SCI designates the Kri-Kri's hunted on the Mediterranean Islands, mainly in Greece, Bosnia-Hercegovina and Croatia, as "Indigenous." All other Kri-Kri hunted in Europe, namely in estates on the mainland are defined by SCI as "Non-Indigenous."
Bezoar (Sp), Bezoarziege, Pasang (G), Chèvre à bézoard, Pasang, Egagre (F).
Called wild goat by biologists, who consider it the ancestor of the domestic goat and not a true ibex; however, it is commonly called an ibex by hunters and local residents worldwide.
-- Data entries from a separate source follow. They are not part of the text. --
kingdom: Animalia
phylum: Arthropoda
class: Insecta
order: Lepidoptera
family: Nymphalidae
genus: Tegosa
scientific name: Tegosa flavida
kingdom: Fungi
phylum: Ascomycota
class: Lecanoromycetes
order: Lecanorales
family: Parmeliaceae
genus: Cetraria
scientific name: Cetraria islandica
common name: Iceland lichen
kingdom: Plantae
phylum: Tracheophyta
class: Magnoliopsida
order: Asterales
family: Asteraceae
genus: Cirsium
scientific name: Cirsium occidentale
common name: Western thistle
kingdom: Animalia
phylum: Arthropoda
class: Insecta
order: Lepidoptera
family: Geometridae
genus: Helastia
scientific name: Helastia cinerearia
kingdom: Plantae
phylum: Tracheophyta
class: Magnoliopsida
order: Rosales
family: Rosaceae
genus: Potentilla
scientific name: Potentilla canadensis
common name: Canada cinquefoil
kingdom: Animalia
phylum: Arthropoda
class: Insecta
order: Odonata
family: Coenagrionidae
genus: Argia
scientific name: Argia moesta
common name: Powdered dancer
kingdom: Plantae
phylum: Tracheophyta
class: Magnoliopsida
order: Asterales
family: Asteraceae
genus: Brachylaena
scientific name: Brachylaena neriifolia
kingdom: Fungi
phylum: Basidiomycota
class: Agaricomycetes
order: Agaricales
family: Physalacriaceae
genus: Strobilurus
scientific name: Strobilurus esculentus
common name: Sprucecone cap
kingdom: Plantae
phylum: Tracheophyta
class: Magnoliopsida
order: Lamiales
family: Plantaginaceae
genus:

DESCRIPTION The bezoar is a handsome, relatively slender animal with blackish-brown markings that contrast with the lighter overall color. Summer coat is reddish-brown, turning ashy gray in winter in adult males. Underparts and back of legs are white. The dark blackish areas include a dorsal stripe, shoulder stripes, flank stripes, front of legs, chest, tail, throat, face and beard. Callouses develop on the knees and sometimes on the chest. Males are characterized by large, scimitar-shaped, laterally compressed horns. The front edge is a sharp keel with a number of bold, sharp-edged, widely separated knobs. The female has short, slender horns and no beard; it is colored brownish-tan at all seasons, with a dark stripe from eye to muzzle.
DISTRIBUTION & TAXONOMIC NOTES Indigenous European populations are found only on islands in the Mediterranean Sea. The Cretan ibex or agrimi (C. a. cretica), from the Lefka mountains at the western end of the island of Crete, is smaller and more distinctly colored than the typical bezoar of Asia, and many consider it more attractive. It, and the introduced population on the Aegean island of Theodorou, are believed to be of reasonably pure stock. Those from the Aegean islands of Dia, Agii Pantes, Erimomilos, Samothrake, Gioura and others are thought to be bezoar x domestic goat hybrids.
Some authorities state that bezoar ibexes were never evident on the European mainland, not even as fossils, while others think they may have survived in Bulgaria until about 1891. Bezoars of unknown origin were introduced in 1901 in the High Tatra Mountains on the borders of Slovakia and Poland, where they are said to have interbred with similarly introduced Nubian ibexes and reintroduced native Alpine ibexes, but these animals appear to have died out. However, one introduced population of bezoar exists in the Moravian region of the Czech Republic close to the Austrian border.
Outside Europe, the bezoar occurs in southwestern Asia from Turkey and Syria eastward to Afghanistan and Pakistan. It has been introduced in the wild in the state of New Mexico in the United States, and is found on private properties in many places.